WHAT YOU HAVE TO DO:
Copy out each line of the data below in which "again" appears.

*** GIVEN RECORDS Section Begins ***

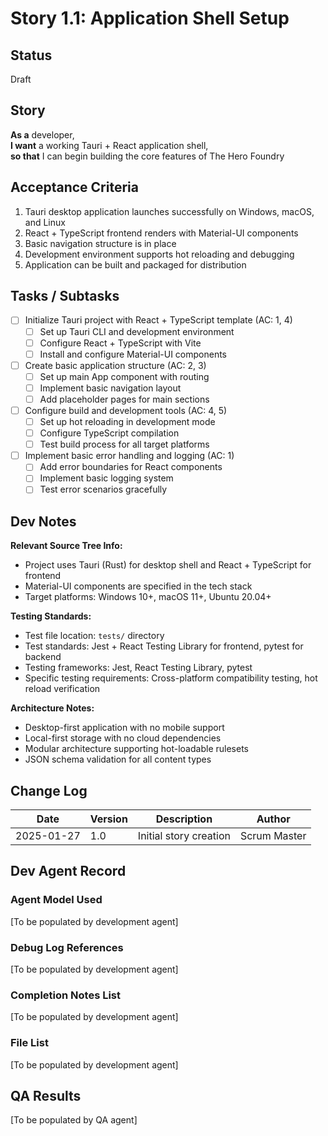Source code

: # Story 1.1: Application Shell Setup

## Status
Draft

## Story
**As a** developer,  
**I want** a working Tauri + React application shell,  
**so that** I can begin building the core features of The Hero Foundry

## Acceptance Criteria
1. Tauri desktop application launches successfully on Windows, macOS, and Linux
2. React + TypeScript frontend renders with Material-UI components
3. Basic navigation structure is in place
4. Development environment supports hot reloading and debugging
5. Application can be built and packaged for distribution

## Tasks / Subtasks
- [ ] Initialize Tauri project with React + TypeScript template (AC: 1, 4)
  - [ ] Set up Tauri CLI and development environment
  - [ ] Configure React + TypeScript with Vite
  - [ ] Install and configure Material-UI components
- [ ] Create basic application structure (AC: 2, 3)
  - [ ] Set up main App component with routing
  - [ ] Implement basic navigation layout
  - [ ] Add placeholder pages for main sections
- [ ] Configure build and development tools (AC: 4, 5)
  - [ ] Set up hot reloading in development mode
  - [ ] Configure TypeScript compilation
  - [ ] Test build process for all target platforms
- [ ] Implement basic error handling and logging (AC: 1)
  - [ ] Add error boundaries for React components
  - [ ] Implement basic logging system
  - [ ] Test error scenarios gracefully

## Dev Notes
**Relevant Source Tree Info:**
- Project uses Tauri (Rust) for desktop shell and React + TypeScript for frontend
- Material-UI components are specified in the tech stack
- Target platforms: Windows 10+, macOS 11+, Ubuntu 20.04+

**Testing Standards:**
- Test file location: `tests/` directory
- Test standards: Jest + React Testing Library for frontend, pytest for backend
- Testing frameworks: Jest, React Testing Library, pytest
- Specific testing requirements: Cross-platform compatibility testing, hot reload verification

**Architecture Notes:**
- Desktop-first application with no mobile support
- Local-first storage with no cloud dependencies
- Modular architecture supporting hot-loadable rulesets
- JSON schema validation for all content types

## Change Log
| Date | Version | Description | Author |
|------|---------|-------------|---------|
| 2025-01-27 | 1.0 | Initial story creation | Scrum Master |

## Dev Agent Record

### Agent Model Used
[To be populated by development agent]

### Debug Log References
[To be populated by development agent]

### Completion Notes List
[To be populated by development agent]

### File List
[To be populated by development agent]

## QA Results
[To be populated by QA agent]

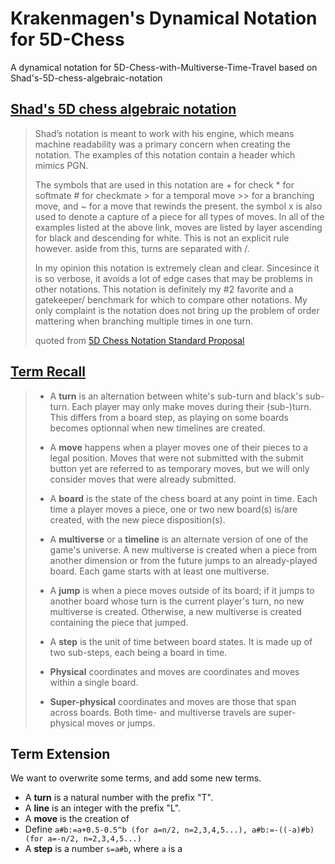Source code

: # Krakenmagen's Dynamical Notation for 5D-Chess
A dynamical notation for 5D-Chess-with-Multiverse-Time-Travel based on Shad's-5D-chess-algebraic-notation

## [Shad's 5D chess algebraic notation](https://github.com/adri326/5dchess-notation/)
 
> Shad’s notation is meant to work with his engine, which means machine readability was a primary concern when creating the notation. The examples of this notation contain a header which mimics PGN. 
> 
> The symbols that are used in this notation are + for check * for softmate # for checkmate > for a temporal move >> for a branching move, and ~ for a move that rewinds the present. the symbol x is also used to denote a capture of a piece for all types of moves.
In all of the examples listed at the above link, moves are listed by layer ascending for black and descending for white. This is not an explicit rule however.
aside from this, turns are separated with /.
>
> In my opinion this notation is extremely clean and clear. Sincesince it is so verbose, it avoids a lot of edge cases that may be problems in other notations. This notation is definitely my #2 favorite and a gatekeeper/ benchmark for which to compare other notations. My only complaint is the notation does not bring up the problem of order mattering when branching multiple times in one turn.
>
> quoted from [5D Chess Notation Standard Proposal](https://docs.google.com/document/d/1-SnsdYIzrGao0ToyGXSaoEd_0tYKxYePO1C-Bp5ziXA/edit#)

## [Term Recall](https://github.com/adri326/5dchess-notation/)
> * A **turn** is an alternation between white's sub-turn and black's sub-turn. Each player may only make moves during their (sub-)turn. This differs from a board step, as playing on some boards becomes optionnal when new timelines are created.
> 
> * A **move** happens when a player moves one of their pieces to a legal position. Moves that were not submitted with the submit button yet are referred to as temporary moves, but we will only consider moves that were already submitted.
> 
> * A **board** is the state of the chess board at any point in time. Each time a player moves a piece, one or two new board(s) is/are created, with the new piece disposition(s).
> 
> * A **multiverse** or a **timeline** is an alternate version of one of the game's universe. A new multiverse is created when a piece from another dimension or from the future jumps to an already-played board. Each game starts with at least one multiverse.
> 
> * A **jump** is when a piece moves outside of its board; if it jumps to another board whose turn is the current player's turn, no new multiverse is created. Otherwise, a new multiverse is created containing the piece that jumped.
> 
> * A **step** is the unit of time between board states. It is made up of two sub-steps, each being a board in time.
> 
> * **Physical** coordinates and moves are coordinates and moves within a single board.
> 
> * **Super-physical** coordinates and moves are those that span across boards. Both time- and multiverse travels are super-physical moves or jumps.

## Term Extension
We want to overwrite some terms, and add some new terms. 
* A **turn** is a natural number with the prefix "T". 
* A **line** is an integer with the prefix "L". 
* A **move** is the creation of
* Define `a#b:=a+0.5-0.5^b (for a=n/2, n=2,3,4,5...), a#b:=-((-a)#b) (for a=-n/2, n=2,3,4,5...)`
* A **step** is a number `s=a#b`, where `a` is a 
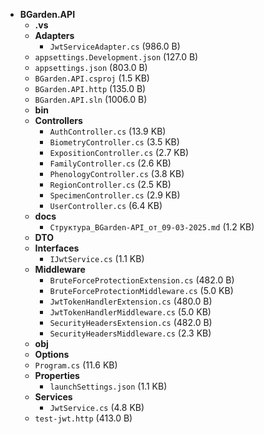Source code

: - **BGarden.API**
  - **.vs**
  - **Adapters**
    - `JwtServiceAdapter.cs` (986.0 B)
  - `appsettings.Development.json` (127.0 B)
  - `appsettings.json` (803.0 B)
  - `BGarden.API.csproj` (1.5 KB)
  - `BGarden.API.http` (135.0 B)
  - `BGarden.API.sln` (1006.0 B)
  - **bin**
  - **Controllers**
    - `AuthController.cs` (13.9 KB)
    - `BiometryController.cs` (3.5 KB)
    - `ExpositionController.cs` (2.7 KB)
    - `FamilyController.cs` (2.6 KB)
    - `PhenologyController.cs` (3.8 KB)
    - `RegionController.cs` (2.5 KB)
    - `SpecimenController.cs` (2.9 KB)
    - `UserController.cs` (6.4 KB)
  - **docs**
    - `Структура_BGarden-API_от_09-03-2025.md` (1.2 KB)
  - **DTO**
  - **Interfaces**
    - `IJwtService.cs` (1.1 KB)
  - **Middleware**
    - `BruteForceProtectionExtension.cs` (482.0 B)
    - `BruteForceProtectionMiddleware.cs` (5.0 KB)
    - `JwtTokenHandlerExtension.cs` (480.0 B)
    - `JwtTokenHandlerMiddleware.cs` (5.0 KB)
    - `SecurityHeadersExtension.cs` (482.0 B)
    - `SecurityHeadersMiddleware.cs` (2.3 KB)
  - **obj**
  - **Options**
  - `Program.cs` (11.6 KB)
  - **Properties**
    - `launchSettings.json` (1.1 KB)
  - **Services**
    - `JwtService.cs` (4.8 KB)
  - `test-jwt.http` (413.0 B)

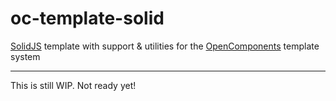 # oc-template-solid

[SolidJS](https://www.solidjs.com/) template with support & utilities for the [OpenComponents](https://github.com/opentable/oc) template system

---

This is still WIP. Not ready yet!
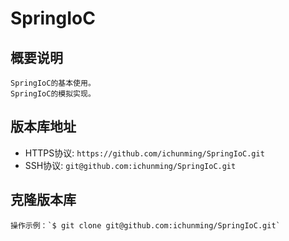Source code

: # SpringIoC

## 概要说明
    SpringIoC的基本使用。
	SpringIoC的模拟实现。

## 版本库地址
* HTTPS协议: `https://github.com/ichunming/SpringIoC.git`
* SSH协议: `git@github.com:ichunming/SpringIoC.git`

## 克隆版本库
    操作示例：`$ git clone git@github.com:ichunming/SpringIoC.git`
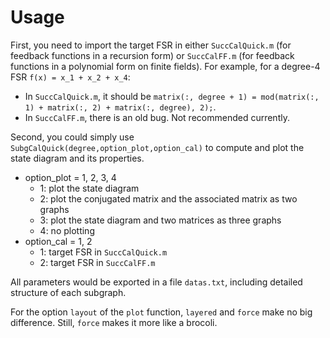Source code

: # Usage
First, you need to import the target FSR in either `SuccCalQuick.m` (for feedback functions in a recursion form) or `SuccCalFF.m` (for feedback functions in a polynomial form on finite fields). For example, for a degree-4 FSR `f(x) = x_1 + x_2 + x_4`:
* In `SuccCalQuick.m`, it should be `matrix(:, degree + 1) = mod(matrix(:, 1) + matrix(:, 2) + matrix(:, degree), 2);`.
* In `SuccCalFF.m`, there is an old bug. Not recommended currently.

Second, you could simply use `SubgCalQuick(degree,option_plot,option_cal)` to compute and plot the state diagram and its properties.
* option_plot  = 1, 2, 3, 4
  * 1: plot the state diagram
  * 2: plot the conjugated matrix and the associated matrix as two graphs
  * 3: plot the state diagram and two matrices as three graphs
  * 4: no plotting
* option_cal = 1, 2
  * 1: target FSR in `SuccCalQuick.m`
  * 2: target FSR in `SuccCalFF.m`

All parameters would be exported in a file `datas.txt`, including detailed structure of each subgraph.

For the option `layout` of the `plot` function, `layered` and `force` make no big difference. Still, `force` makes it more like a brocoli. 
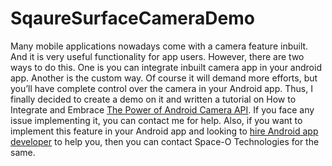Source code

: # SqaureSurfaceCameraDemo

Many mobile applications nowadays come with a camera feature inbuilt. And it is very useful functionality for app users. However, there are two ways to do this. One is you can integrate inbuilt camera app in your android app. Another is the custom way. Of course it will demand more efforts, but you’ll have complete control over the camera in your Android app.
Thus, I finally decided to create a demo on it and written a tutorial on How to Integrate and Embrace [The Power of Android Camera API](https://www.spaceotechnologies.com/integrate-android-camera-api/).
If you face any issue implementing it, you can contact me for help. Also, if you want to implement this feature in your Android app and looking to [hire Android app developer](http://www.spaceotechnologies.com/hire-android-developer/ ) to help you, then you can contact Space-O Technologies for the same.

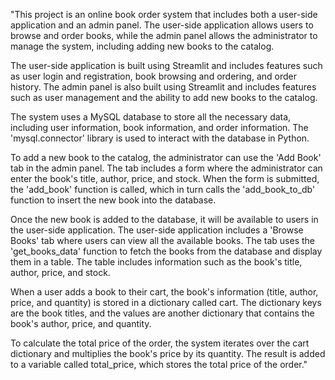"This project is an online book order system that includes both a user-side application and an admin panel. The user-side application allows users to browse and order books, while the admin panel allows the administrator to manage the system, including adding new books to the catalog.

The user-side application is built using Streamlit and includes features such as user login and registration, book browsing and ordering, and order history. The admin panel is also built using Streamlit and includes features such as user management and the ability to add new books to the catalog.

The system uses a MySQL database to store all the necessary data, including user information, book information, and order information. The 'mysql.connector' library is used to interact with the database in Python.

To add a new book to the catalog, the administrator can use the 'Add Book' tab in the admin panel. The tab includes a form where the administrator can enter the book's title, author, price, and stock. When the form is submitted, the 'add_book' function is called, which in turn calls the  'add_book_to_db' function to insert the new book into the database.

Once the new book is added to the database, it will be available to users in the user-side application. The user-side application includes a 'Browse Books' tab where users can view all the available books. The tab uses the 'get_books_data' function to fetch the books from the database and display them in a table. The table includes information such as the book's title, author, price, and stock.

When a user adds a book to their cart, the book's information (title, author, price, and quantity) is stored in a dictionary called cart. The dictionary keys are the book titles, and the values are another dictionary that contains the book's author, price, and quantity.

To calculate the total price of the order, the system iterates over the cart dictionary and multiplies the book's price by its quantity. The result is added to a variable called total_price, which stores the total price of the order."
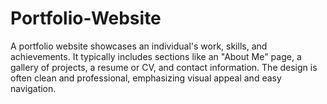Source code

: # Portfolio-Website
A portfolio website showcases an individual's work, skills, and achievements. It typically includes sections like an "About Me" page, a gallery of projects, a resume or CV, and contact information. The design is often clean and professional, emphasizing visual appeal and easy navigation.
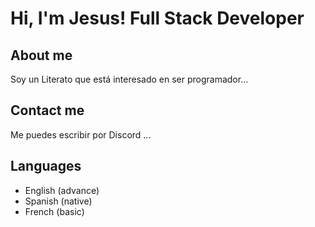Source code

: # Hi, I'm Jesus! Full Stack Developer

## About me

Soy un Literato que está interesado en ser programador...

## Contact me

Me puedes escribir por Discord ...

## Languages
- English (advance)
- Spanish (native)
- French (basic)

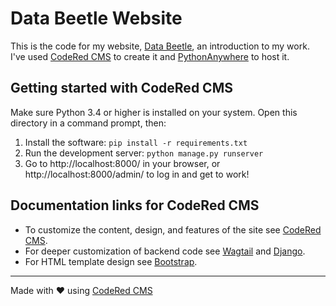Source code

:# Data Beetle Website

This is the code for my website, [Data Beetle](https://databeetle.pythonanywhere.com/), an introduction to my work. I've used [CodeRed CMS](https://www.coderedcorp.com/cms/) to create it and [PythonAnywhere](https://www.pythonanywhere.com/) to host it.

## Getting started with CodeRed CMS

Make sure Python 3.4 or higher is installed on your system.
Open this directory in a command prompt, then:

1. Install the software: `pip install -r requirements.txt`
2. Run the development server: `python manage.py runserver`
3. Go to http://localhost:8000/ in your browser, or http://localhost:8000/admin/ to log in and get to work!

## Documentation links for CodeRed CMS

* To customize the content, design, and features of the site see [CodeRed CMS](https://docs.coderedcorp.com/cms/).
* For deeper customization of backend code see [Wagtail](http://docs.wagtail.io/) and [Django](https://docs.djangoproject.com/).
* For HTML template design see [Bootstrap](https://getbootstrap.com/).

---

Made with ♥ using [CodeRed CMS](https://www.coderedcorp.com/cms/)
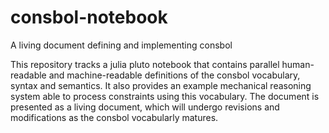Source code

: # consbol-notebook
A living document defining and implementing consbol

This repository tracks a julia pluto notebook that contains parallel human-readable and machine-readable definitions of the consbol vocabulary, syntax and semantics.
It also provides an example mechanical reasoning system able to process constraints using this vocabulary.
The document is presented as a living document, which will undergo revisions and modifications as the consbol vocabularly matures.
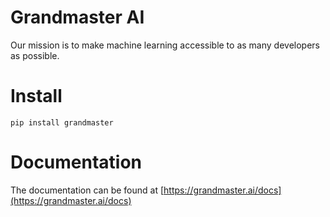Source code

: # Grandmaster AI

Our mission is to make machine learning accessible to as many developers as possible. 

# Install

`pip install grandmaster`

# Documentation

The documentation can be found at [https://grandmaster.ai/docs](https://grandmaster.ai/docs)

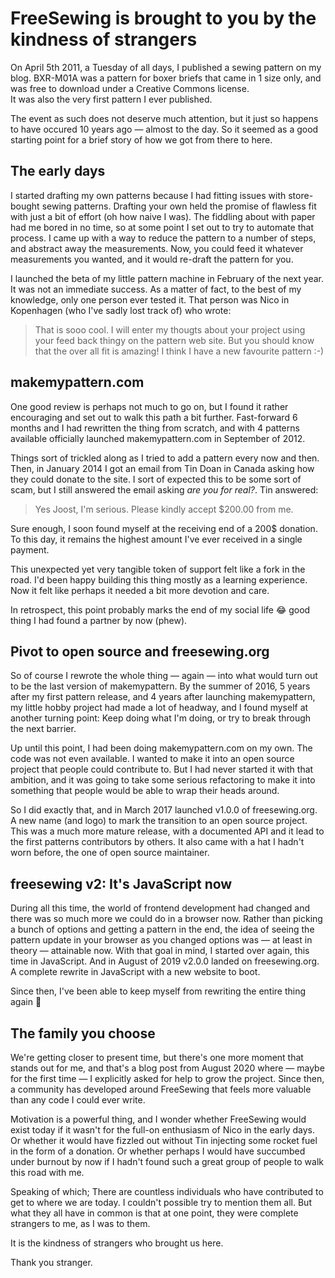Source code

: # FreeSewing is brought to you by the kindness of strangers

On April 5th 2011, a Tuesday of all days, I published a sewing pattern on my blog. BXR-M01A was a pattern for boxer briefs that came in 1 size only, and was free to download under a Creative Commons license.  
It was also the very first pattern I ever published.

The event as such does not deserve much attention, but it just so happens to have occured 10 years ago — almost to the day. So it seemed as a good starting point for a brief story of how we got from there to here.

## The early days

I started drafting my own patterns because I had fitting issues with store-bought sewing patterns. Drafting your own held the promise of flawless fit with  just a bit of effort (oh how naive I was).
The fiddling about with paper had me bored in no time, so at some point I set out to try to automate that process. I came up with a way to reduce the pattern to a number of steps, and abstract away the measurements. Now, you could feed it whatever measurements you wanted, and it would re-draft the pattern for you.

I launched the beta of my little pattern machine in February of the next year. It was not an immediate success. As a matter of fact, to the best of my knowledge, only one person ever tested it. That person was Nico in Kopenhagen (who I've sadly lost track of) who wrote:

> That is sooo cool. I will enter my thougts about your project using your feed back thingy on the pattern web site.
But you should know that the over all fit is amazing! I think I have a new favourite pattern :-)

## makemypattern.com

One good review is perhaps not much to go on, but I found it rather encouraging and set out to walk this path a bit further. Fast-forward 6 months and I had rewritten the thing from scratch, and with 4 patterns available officially launched makemypattern.com in September of 2012. 

Things sort of trickled along as I tried to add a pattern every now and then. Then, in January 2014 I got an email from Tin Doan in Canada asking how they could donate to the site. I sort of expected this to be some sort of scam, but I still answered the email asking *are you for real?*. Tin answered:

> Yes Joost, I'm serious. Please kindly accept $200.00 from me.

Sure enough, I soon found myself at the receiving end of a 200$ donation. To this day, it remains the highest amount I've ever received in a single payment.

This unexpected yet very tangible token of support felt like a fork in the road. I'd been happy building this thing mostly as a learning experience. Now it felt like perhaps it needed a bit more devotion and care. 

In retrospect, this point probably marks the end of my social life 😂 good thing I had found a partner by now (phew).

## Pivot to open source and freesewing.org
 
So of course I rewrote the whole thing — again — into what would turn out to be the last version of makemypattern. 
By the summer of 2016, 5 years after my first pattern release, and 4 years after launching makemypattern, my little hobby project had made a lot of headway, and I found myself at another turning point: Keep doing what I'm doing, or try to break through the next barrier.

Up until this point, I had been doing makemypattern.com on my own. The code was not even available. I wanted to make it into an open source project that people could contribute to. But I had never started it with that ambition, and it was going to take some serious refactoring to make it into something that people would be able to wrap their heads around.

So I did exactly that, and in March 2017 launched v1.0.0 of freesewing.org. A new name (and logo) to mark the transition to an open source project.  This was a much more mature release, with a documented API and it lead to the first patterns contributors by others. It also came with a hat I hadn't worn before, the one of open source maintainer.

## freesewing v2: It's JavaScript now

During all this time, the world of frontend development had changed and there was so much more we could do in a browser now. Rather than picking a bunch of options and getting a pattern in the end, the idea of seeing the pattern update in your browser as you changed options was — at least in theory — attainable now. 
With that goal in mind, I started over again, this time in JavaScript. And in August of 2019 v2.0.0 landed on freesewing.org. A complete rewrite in JavaScript with a new website to boot. 

Since then, I've been able to keep myself from rewriting the entire thing again 🤞 

## The family you choose

We're getting closer to present time, but there's one more moment that stands out for me, and that's a blog post from August 2020 where — maybe for the first time — I explicitly asked for help to grow the project.
Since then, a community has developed around FreeSewing that feels more valuable than any code I could ever write.

Motivation is a powerful thing, and I wonder whether FreeSewing would exist today if it wasn't for the full-on enthusiasm of Nico in the early days. Or whether it would have fizzled out without Tin injecting some rocket fuel in the form of a donation. Or whether perhaps I would have succumbed under burnout by now if I hadn't found such a great group of people to walk this road with me.

Speaking of which; There are countless individuals who have contributed to get to where we are today. I couldn't possible try to mention them all. But what they all have in common is that at one point, they were complete strangers to me, as I was to them.

It is the kindness of strangers who brought us here. 

Thank you stranger.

*** GIVEN RECORDS Section Ends ***

RESULT FOR THIS TASK:
So of course I rewrote the whole thing — again — into what would turn out to be the last version of makemypattern. 
With that goal in mind, I started over again, this time in JavaScript. And in August of 2019 v2.0.0 landed on freesewing.org. A complete rewrite in JavaScript with a new website to boot. 
Since then, I've been able to keep myself from rewriting the entire thing again 🤞 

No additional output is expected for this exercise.